→ Exercise prompt: Copy every record word for word. The images stay behind.

Start of Data records

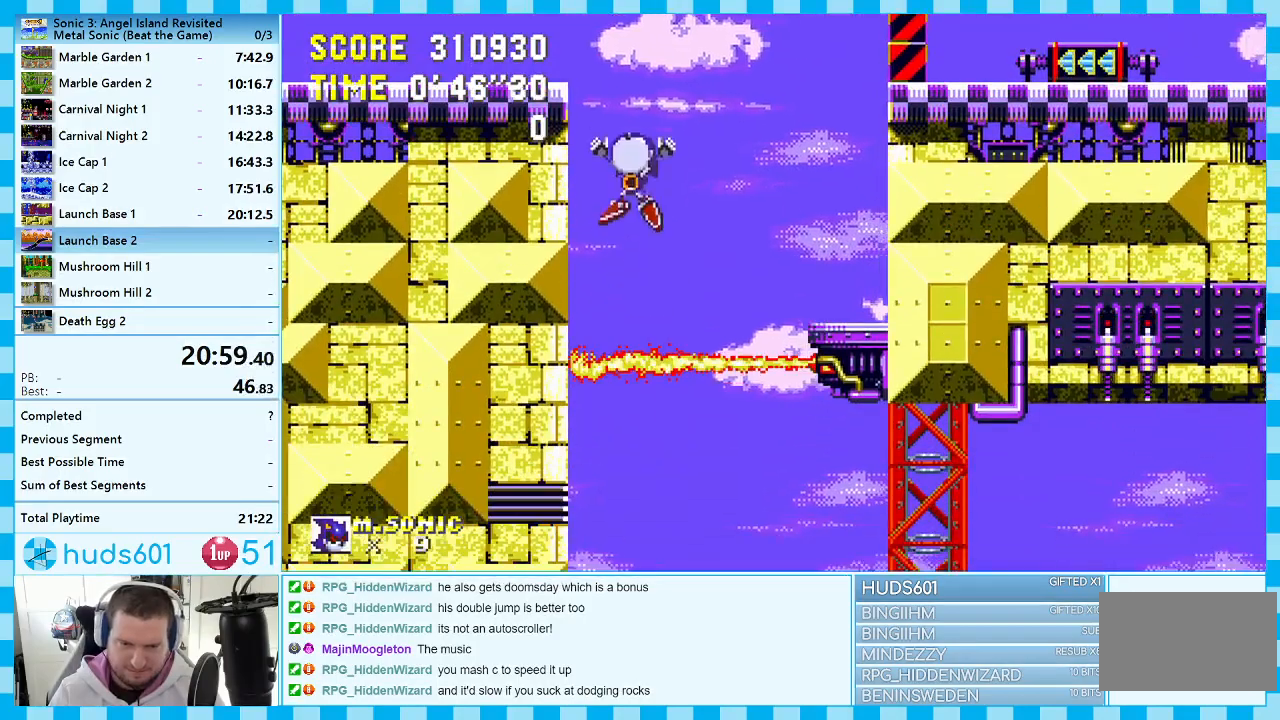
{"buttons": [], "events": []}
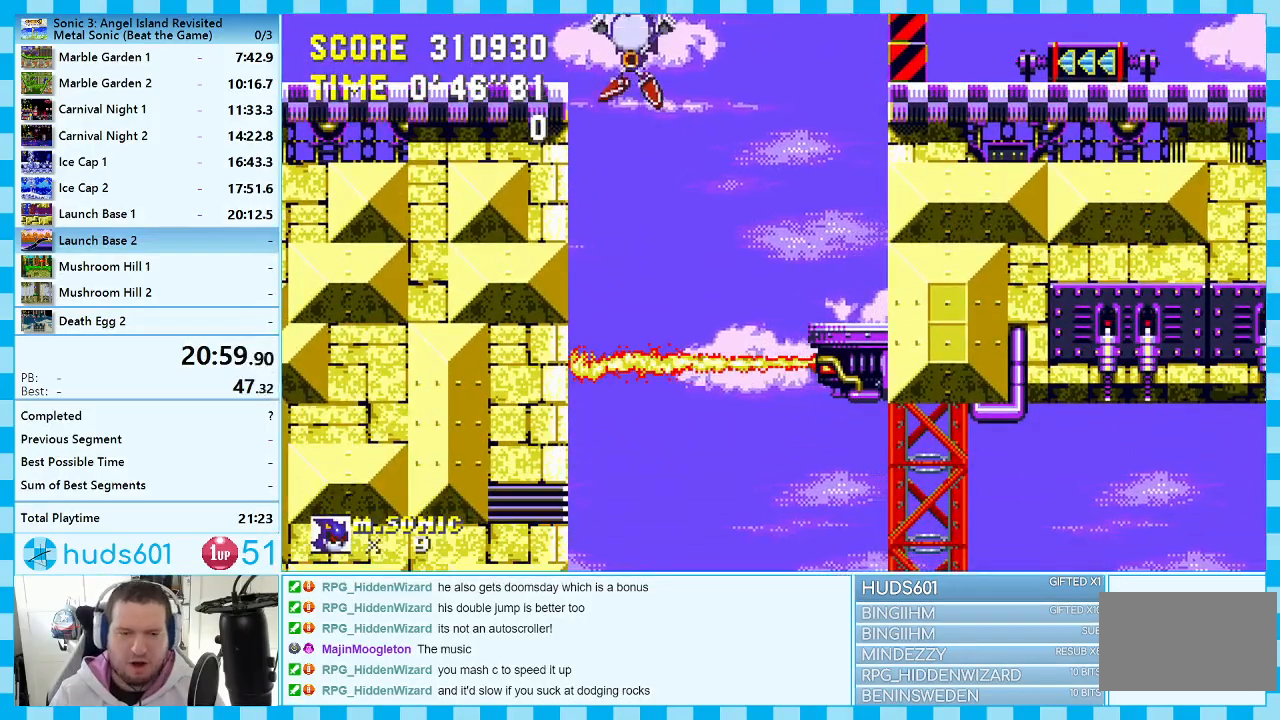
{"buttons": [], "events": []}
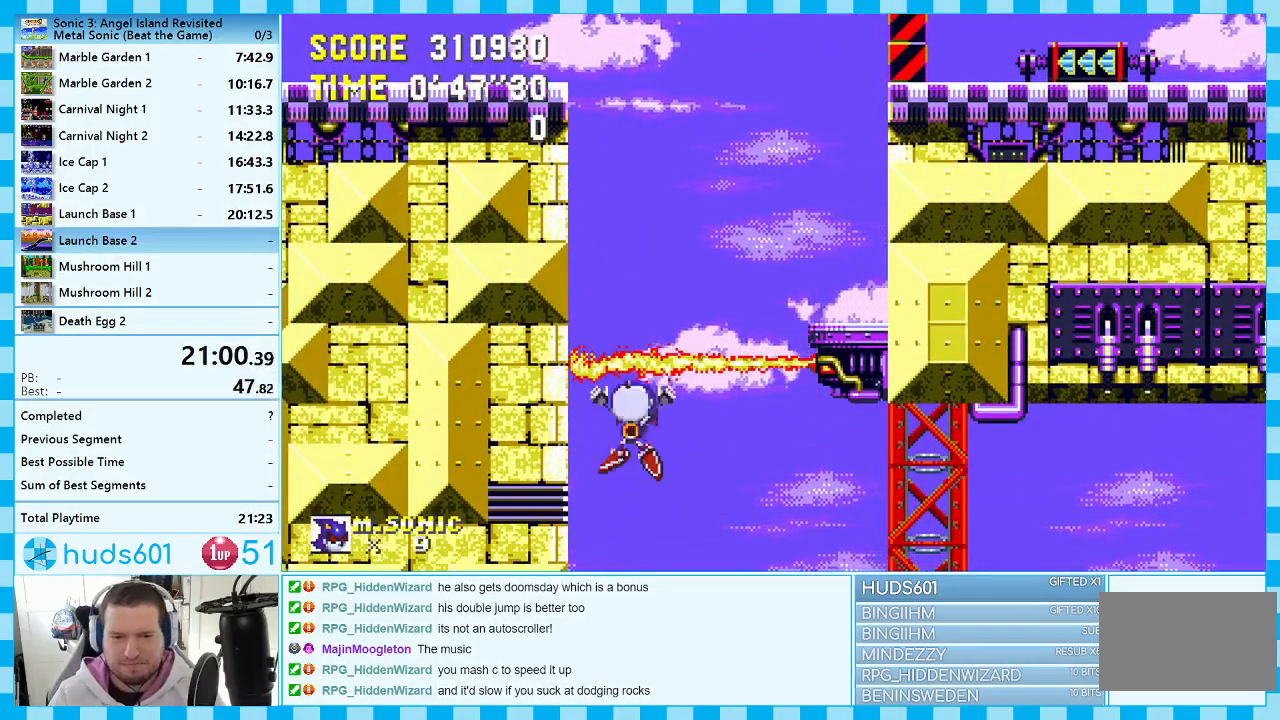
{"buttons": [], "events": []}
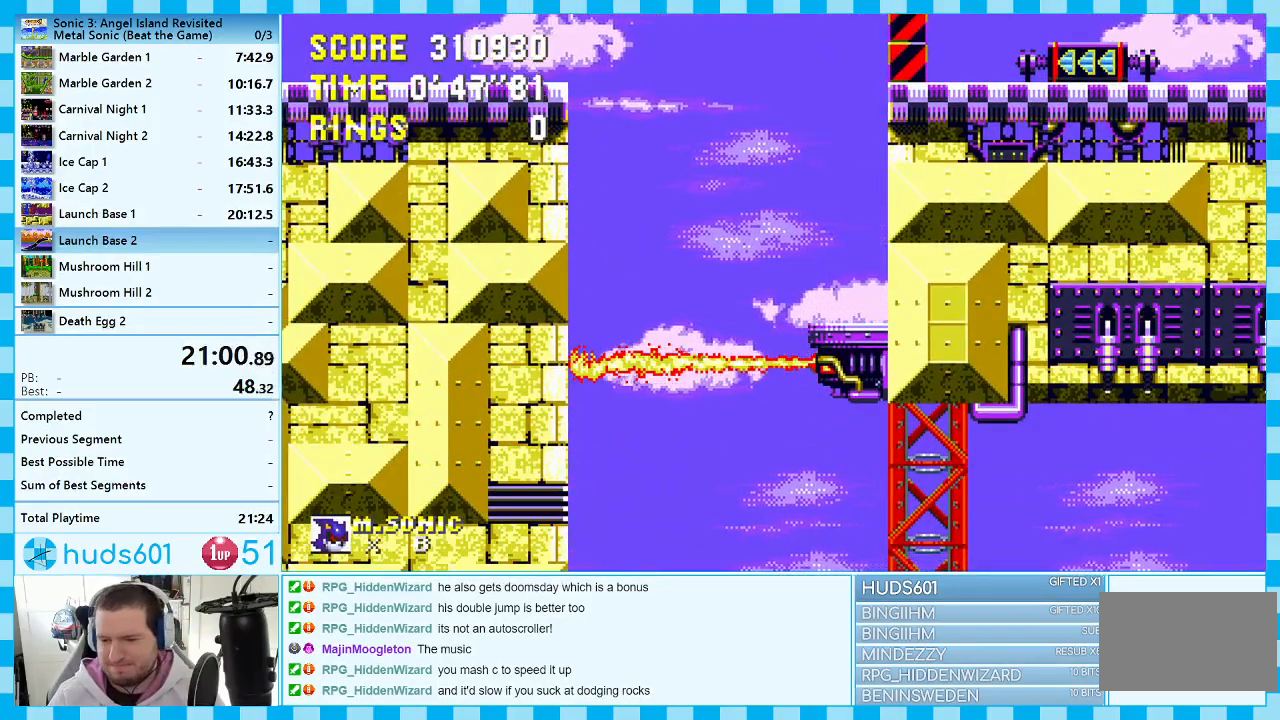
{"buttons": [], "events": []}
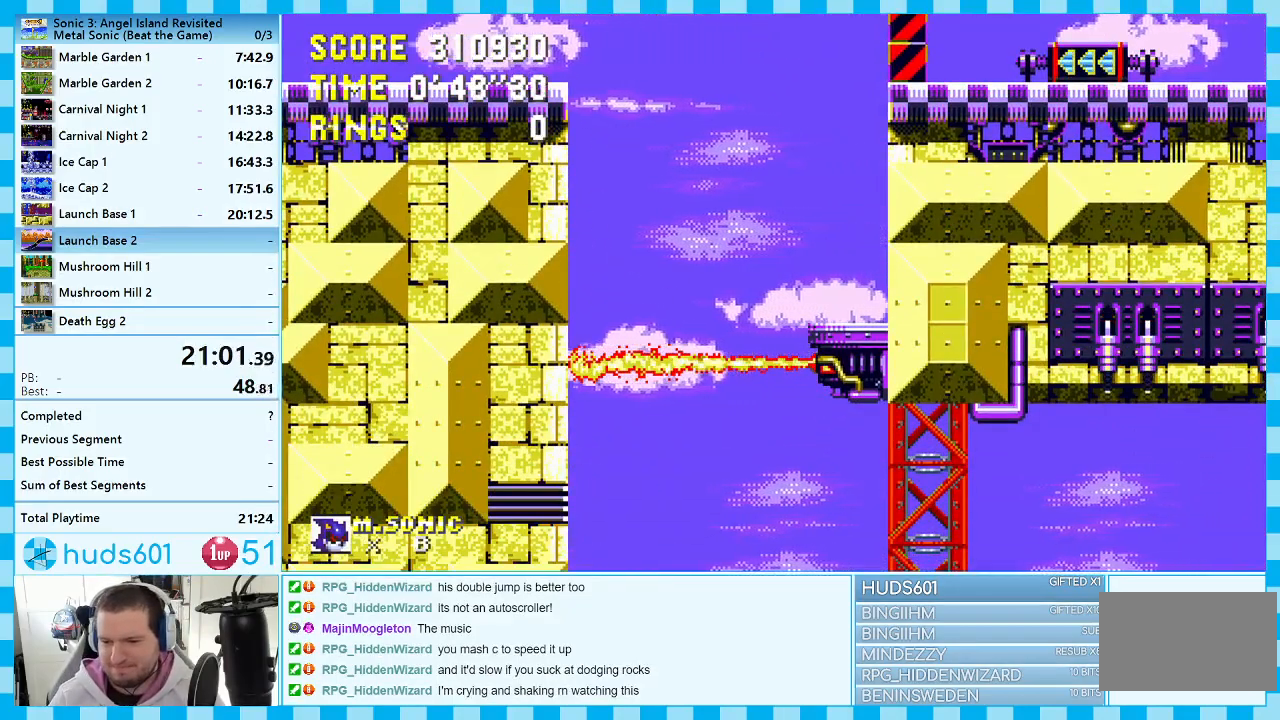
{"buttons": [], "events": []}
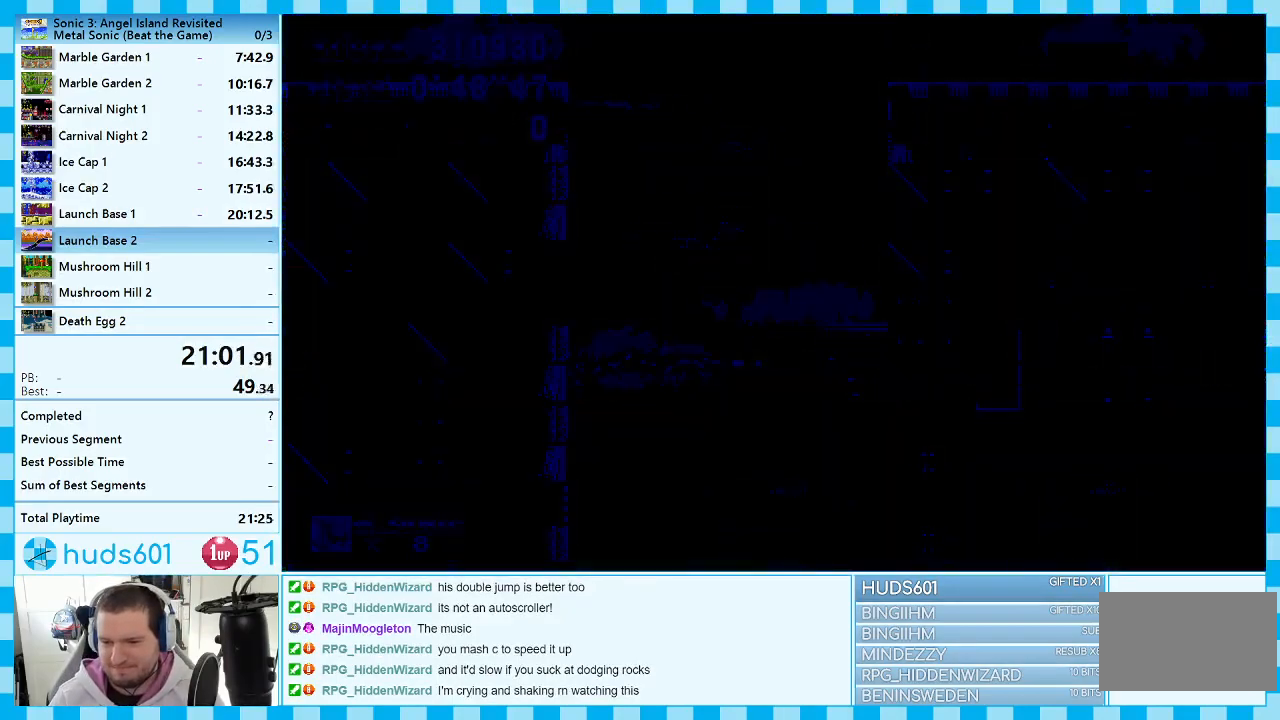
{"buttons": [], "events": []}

End of Data records

→ Exercise result:
{"buttons": [], "events": []}
{"buttons": [], "events": []}
{"buttons": [], "events": []}
{"buttons": [], "events": []}
{"buttons": [], "events": []}
{"buttons": [], "events": []}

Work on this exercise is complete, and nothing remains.